## TEXTE FOURNI
•••

Elle précise ensuite ce qui constitue une décision déraisonnable :

[101]  Qu’est‑ce qui rend une décision déraisonnable? Il nous semble utile ici, d’un point de vue conceptuel, de nous arrêter à deux catégories de lacunes fondamentales. La première est le manque de logique interne du raisonnement. La seconde se présente dans le cas d’une décision indéfendable sous certains rapports compte tenu des contraintes factuelles et juridiques pertinentes qui ont une incidence sur la décision. Il n’est toutefois pas nécessaire que les cours de révision déterminent si les problèmes qui rendent la décision déraisonnable appartiennent à l’une ou à l’autre catégorie. Ces désignations offrent plutôt un moyen pratique d’analyser les types de questions qui peuvent révéler qu’une décision est déraisonnable.

[34]  Il incombe au demandeur de montrer qu’une décision est déraisonnable, à savoir qu’elle n’est pas intrinsèquement cohérente ou n’est pas justifiée au regard des contraintes juridiques et factuelles qui ont une incidence sur la décision. Un demandeur ne peut s’appuyer sur une lacune quelconque qu’il peut chercher à découvrir. La cour de révision doit plutôt « être convaincue [que la décision] souffre de lacunes graves à un point tel qu’on ne peut pas dire qu’elle satisfait aux exigences de justification, d’intelligibilité et de transparence. Les lacunes ou insuffisances reprochées ne doivent pas être simplement superficielles ou accessoires par rapport au fond de la décision » (Vavilov au para 100). Les lacunes ou insuffisances doivent être importantes pour rendre la décision déraisonnable, et c’est le demandeur qui doit en faire la preuve.

[35]  Fondamentalement, la demanderesse ici n’est pas d’accord avec l’évaluation relative aux quatre qualifications essentielles et, de toute manière, elle affirme que d’autres qualifications essentielles auraient dû être prises en considération. Cette position dénote sans doute une incompréhension de ce que sont les qualifications essentielles.

[36]  Il est clair que les qualifications essentielles sont considérées [traduction« 1 absolument nécessaires, indispensables et 2 primordiales, les plus importantes (principes essentiels) » (Oxford Canadian Dictionary, Oxford University Press, 2001). Peu importe que Mme Badmus possède d’autres qualifications essentielles, il reste que sa candidature ne respectait pas quatre des huit qualifications essentielles établies aux fins du processus de dotation. Le contrôle judiciaire doit donc chercher principalement à établir si la demanderesse a prouvé qu’il était déraisonnable pour le décideur de conclure que les réponses à quatre questions censées permettre d’évaluer la candidature au regard des qualifications essentielles ne respectaient pas le degré de précision exigé. Le fait que la candidate possède d’autres qualifications essentielles ne revêt aucune importance, parce que l’évaluation n’est pas globale, au sens où les qualifications essentielles appropriées seraient considérées comme un tout.

•••

## CONSIGNE 1
Répondez à ces questions sur le texte fourni :
(a) Selon le paragraphe [101], quelle est la première catégorie de lacunes fondamentales ?
(b) À qui incombe-t-il de montrer qu'une décision est déraisonnable ?
(c) Combien des huit qualifications essentielles la candidature de Mme Badmus ne respectait-elle pas ?
## CONSIGNE 2
Modifiez le passage du texte fourni qui commence par « [35]  Fondamentalement, la » et se poursuit jusqu'à « les qualifications essentielles. », en remplaçant « demanderesse » par « requérante ».
Appuyez-vous uniquement sur le texte fourni.

## DONNÉES FOURNIES
•••

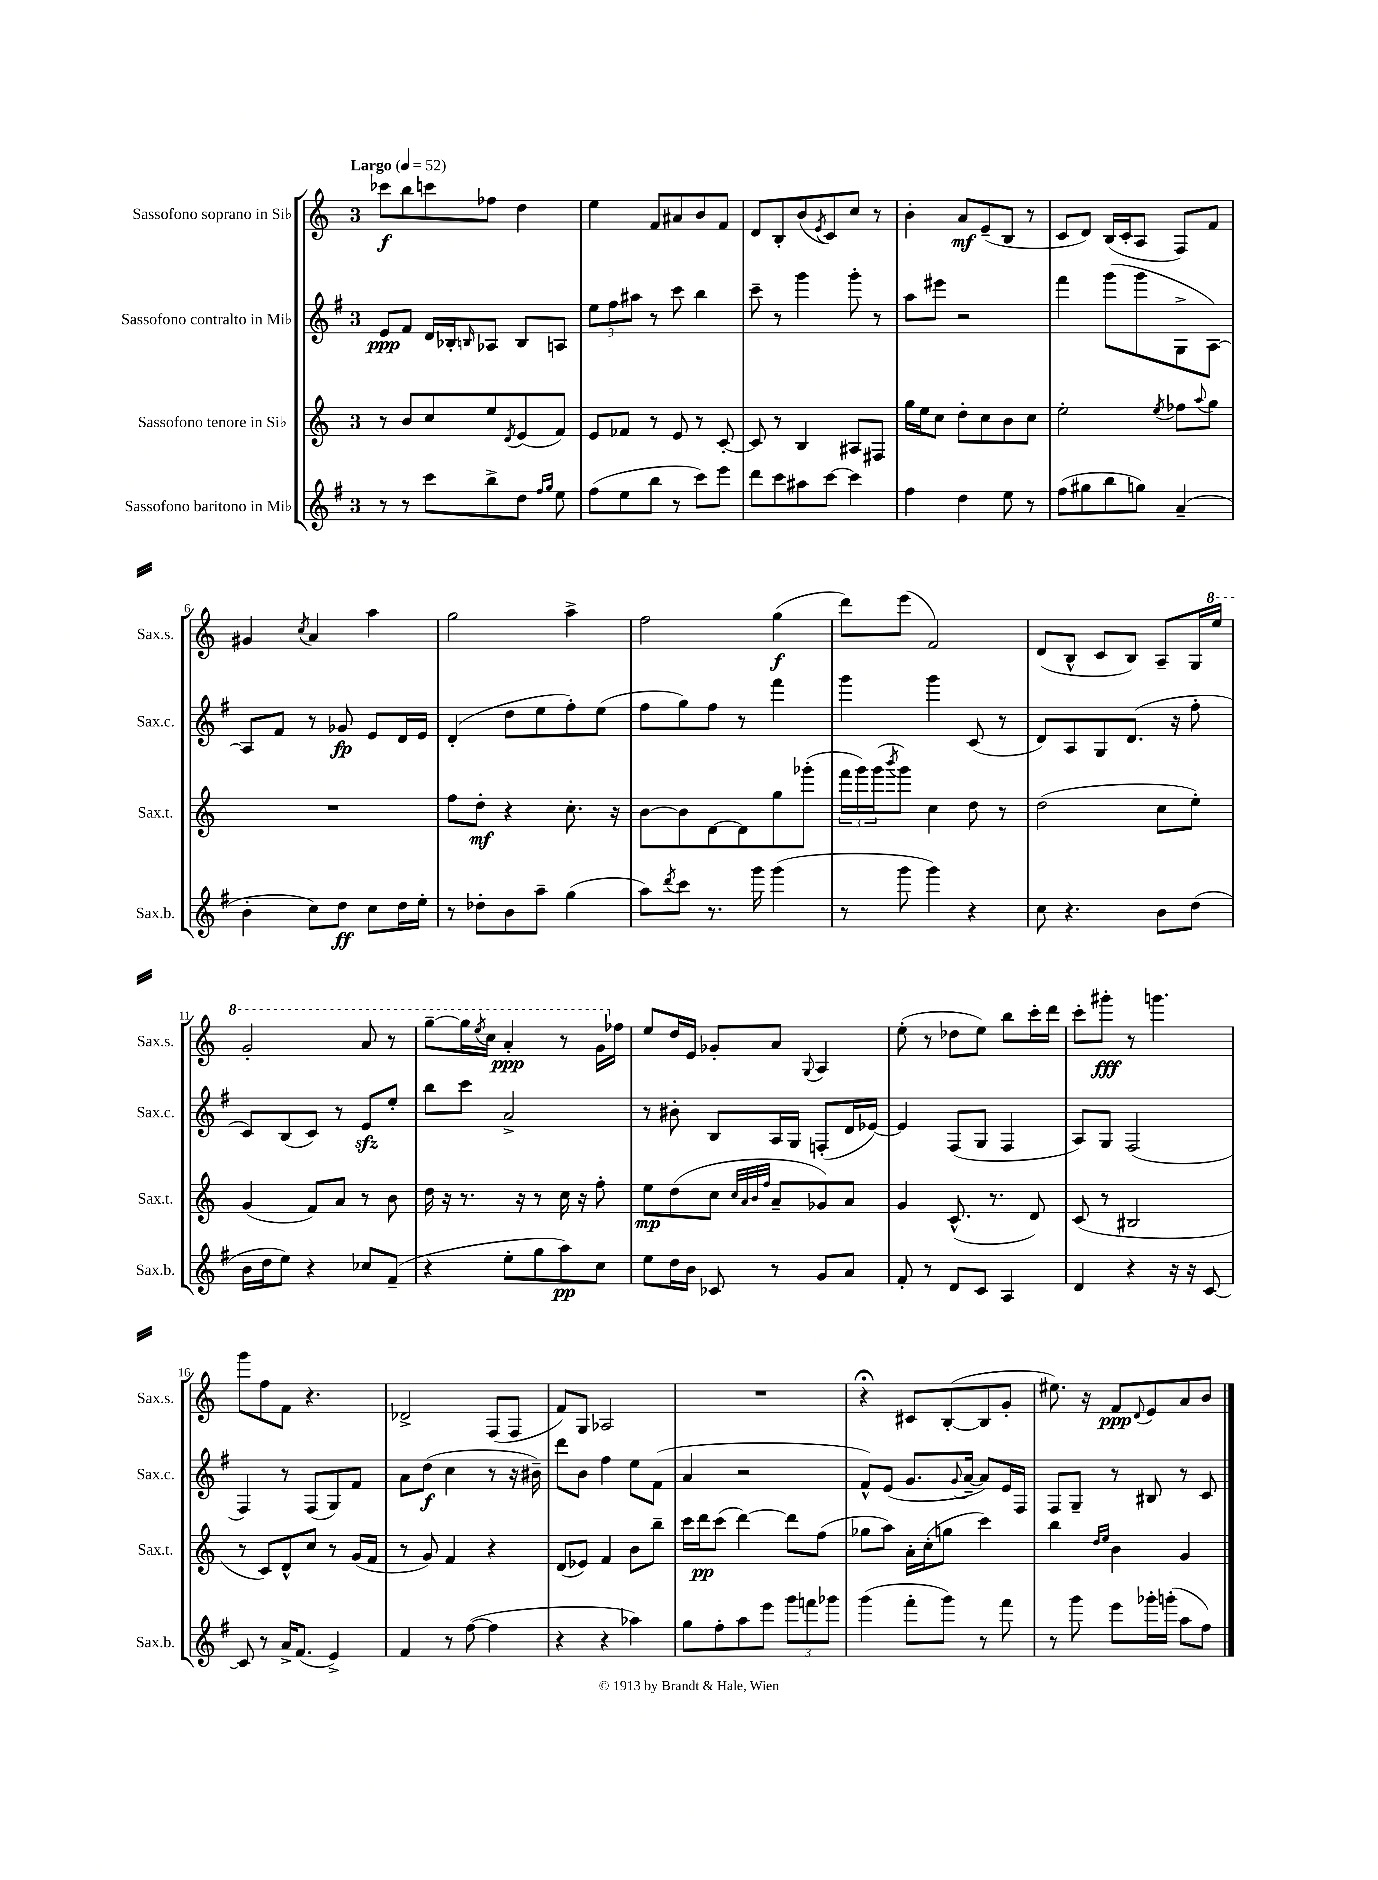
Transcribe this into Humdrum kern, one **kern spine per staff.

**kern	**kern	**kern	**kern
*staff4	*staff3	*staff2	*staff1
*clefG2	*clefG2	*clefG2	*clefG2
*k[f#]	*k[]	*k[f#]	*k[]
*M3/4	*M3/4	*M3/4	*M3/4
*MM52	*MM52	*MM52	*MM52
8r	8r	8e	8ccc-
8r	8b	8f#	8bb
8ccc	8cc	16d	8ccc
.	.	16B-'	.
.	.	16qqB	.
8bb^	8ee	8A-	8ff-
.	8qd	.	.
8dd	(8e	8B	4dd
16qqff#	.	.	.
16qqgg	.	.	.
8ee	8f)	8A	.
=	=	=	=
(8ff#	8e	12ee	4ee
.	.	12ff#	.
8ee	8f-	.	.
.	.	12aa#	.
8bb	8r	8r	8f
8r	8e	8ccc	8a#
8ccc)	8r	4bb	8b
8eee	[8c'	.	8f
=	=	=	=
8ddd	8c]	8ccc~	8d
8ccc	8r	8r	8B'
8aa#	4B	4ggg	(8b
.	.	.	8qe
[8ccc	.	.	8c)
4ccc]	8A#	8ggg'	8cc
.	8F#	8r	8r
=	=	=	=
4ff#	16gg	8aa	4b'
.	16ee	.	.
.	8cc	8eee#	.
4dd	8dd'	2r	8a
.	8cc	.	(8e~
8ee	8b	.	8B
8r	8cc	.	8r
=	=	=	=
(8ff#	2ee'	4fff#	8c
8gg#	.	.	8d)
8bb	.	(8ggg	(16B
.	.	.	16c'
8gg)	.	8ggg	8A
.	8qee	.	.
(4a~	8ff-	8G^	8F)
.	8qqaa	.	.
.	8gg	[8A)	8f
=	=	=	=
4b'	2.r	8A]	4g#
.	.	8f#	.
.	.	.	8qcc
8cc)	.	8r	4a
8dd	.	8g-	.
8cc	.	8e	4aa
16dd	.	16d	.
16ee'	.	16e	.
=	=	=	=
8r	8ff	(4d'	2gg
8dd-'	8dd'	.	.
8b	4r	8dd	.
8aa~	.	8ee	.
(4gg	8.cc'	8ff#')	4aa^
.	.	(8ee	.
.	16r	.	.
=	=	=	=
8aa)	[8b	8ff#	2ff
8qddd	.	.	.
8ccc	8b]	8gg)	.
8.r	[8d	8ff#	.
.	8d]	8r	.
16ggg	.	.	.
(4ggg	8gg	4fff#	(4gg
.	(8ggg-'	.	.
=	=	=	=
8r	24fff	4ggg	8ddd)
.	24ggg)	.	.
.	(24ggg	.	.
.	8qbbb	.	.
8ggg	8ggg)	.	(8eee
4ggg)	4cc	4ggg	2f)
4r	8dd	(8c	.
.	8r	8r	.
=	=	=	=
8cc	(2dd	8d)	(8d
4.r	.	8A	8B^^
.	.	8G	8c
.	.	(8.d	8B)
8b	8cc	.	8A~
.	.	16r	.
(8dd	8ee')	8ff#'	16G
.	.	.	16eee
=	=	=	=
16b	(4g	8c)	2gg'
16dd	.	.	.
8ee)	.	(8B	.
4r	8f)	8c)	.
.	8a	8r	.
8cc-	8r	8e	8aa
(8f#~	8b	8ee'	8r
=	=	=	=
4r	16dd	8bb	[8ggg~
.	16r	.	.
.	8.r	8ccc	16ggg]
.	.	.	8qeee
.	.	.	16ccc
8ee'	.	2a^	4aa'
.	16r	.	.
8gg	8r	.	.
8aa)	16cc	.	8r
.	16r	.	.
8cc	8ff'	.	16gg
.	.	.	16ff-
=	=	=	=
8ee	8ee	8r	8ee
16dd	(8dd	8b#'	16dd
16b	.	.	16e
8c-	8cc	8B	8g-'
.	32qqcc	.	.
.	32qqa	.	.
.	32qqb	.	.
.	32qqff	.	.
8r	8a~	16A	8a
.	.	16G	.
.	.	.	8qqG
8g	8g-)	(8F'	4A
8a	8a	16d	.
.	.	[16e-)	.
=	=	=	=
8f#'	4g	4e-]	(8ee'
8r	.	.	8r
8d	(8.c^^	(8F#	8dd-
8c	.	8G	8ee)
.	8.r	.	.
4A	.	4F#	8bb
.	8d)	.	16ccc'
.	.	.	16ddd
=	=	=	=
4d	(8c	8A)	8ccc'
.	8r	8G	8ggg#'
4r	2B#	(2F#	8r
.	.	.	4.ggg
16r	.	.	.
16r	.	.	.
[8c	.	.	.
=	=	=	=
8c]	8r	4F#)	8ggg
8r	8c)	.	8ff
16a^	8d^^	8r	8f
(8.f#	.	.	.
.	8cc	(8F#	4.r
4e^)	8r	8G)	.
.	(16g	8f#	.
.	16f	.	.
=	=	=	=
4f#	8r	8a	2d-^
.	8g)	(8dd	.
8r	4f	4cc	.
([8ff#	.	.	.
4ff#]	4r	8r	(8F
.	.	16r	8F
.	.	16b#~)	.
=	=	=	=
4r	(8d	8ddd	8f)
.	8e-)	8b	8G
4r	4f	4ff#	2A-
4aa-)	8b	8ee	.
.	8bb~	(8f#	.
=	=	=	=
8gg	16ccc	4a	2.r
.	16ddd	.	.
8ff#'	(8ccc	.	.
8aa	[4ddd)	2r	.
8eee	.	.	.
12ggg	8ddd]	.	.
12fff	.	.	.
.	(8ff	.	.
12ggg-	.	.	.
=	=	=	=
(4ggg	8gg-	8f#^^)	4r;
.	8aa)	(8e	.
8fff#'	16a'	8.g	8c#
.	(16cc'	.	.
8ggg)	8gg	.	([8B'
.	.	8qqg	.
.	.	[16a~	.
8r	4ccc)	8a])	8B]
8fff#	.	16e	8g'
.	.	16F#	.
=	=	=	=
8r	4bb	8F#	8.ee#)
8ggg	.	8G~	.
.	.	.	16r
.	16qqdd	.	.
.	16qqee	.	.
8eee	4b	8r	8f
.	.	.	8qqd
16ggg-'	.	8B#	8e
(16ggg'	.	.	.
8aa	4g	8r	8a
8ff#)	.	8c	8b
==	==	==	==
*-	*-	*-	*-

•••

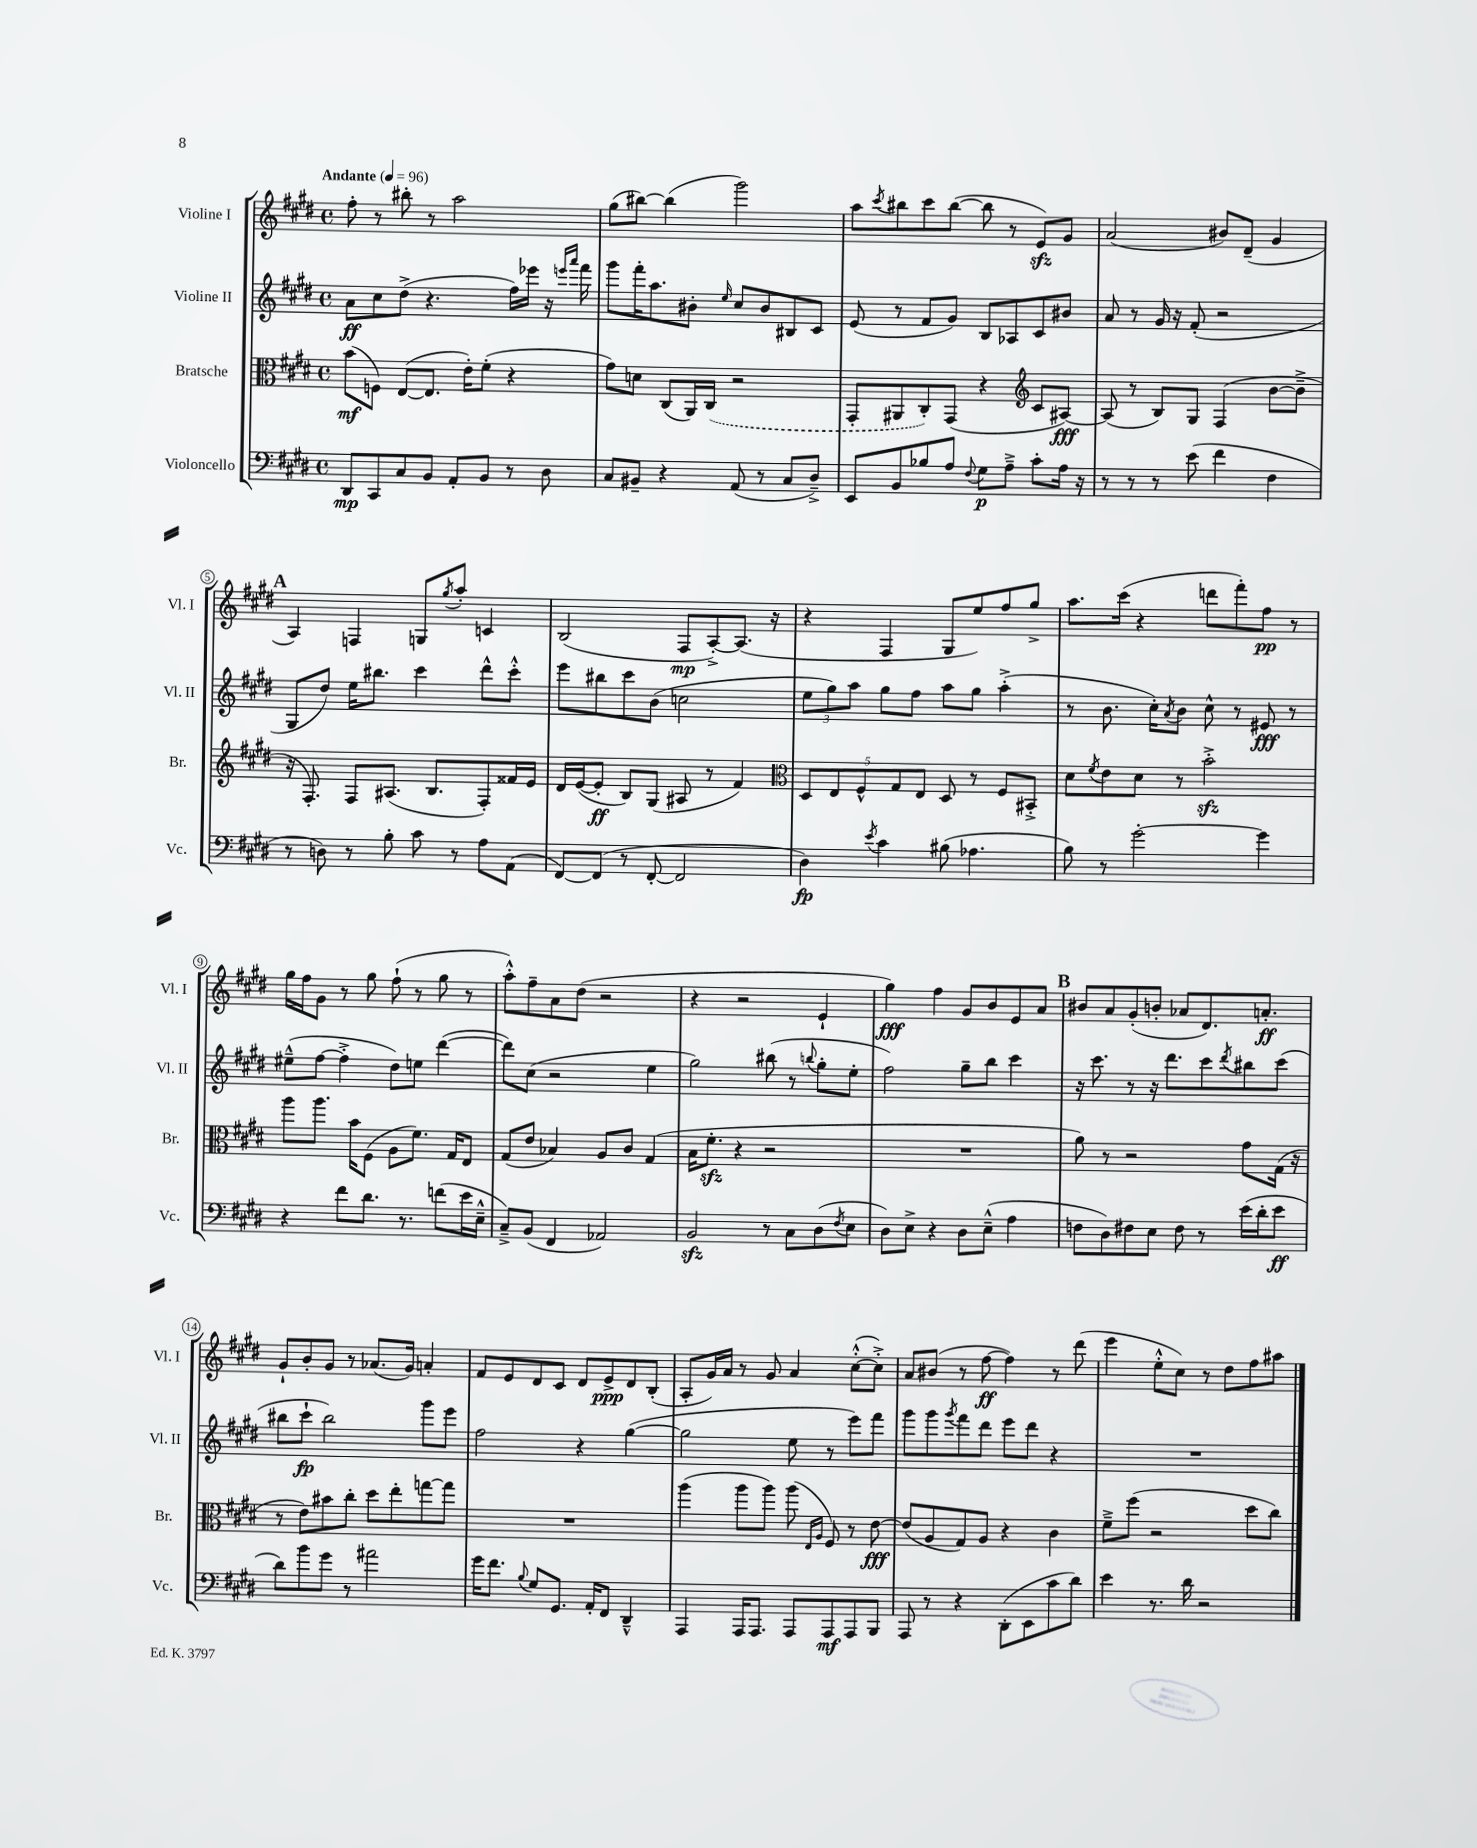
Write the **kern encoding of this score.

•••

## CORRIGÉ 1
(a) Le manque de logique interne du raisonnement.
(b) Au demandeur.
(c) Quatre.

## CORRIGÉ 2
[35]  Fondamentalement, la requérante ici n’est pas d’accord avec l’évaluation relative aux quatre qualifications essentielles et, de toute manière, elle affirme que d’autres qualifications essentielles auraient dû être prises en considération. Cette position dénote sans doute une incompréhension de ce que sont les qualifications essentielles.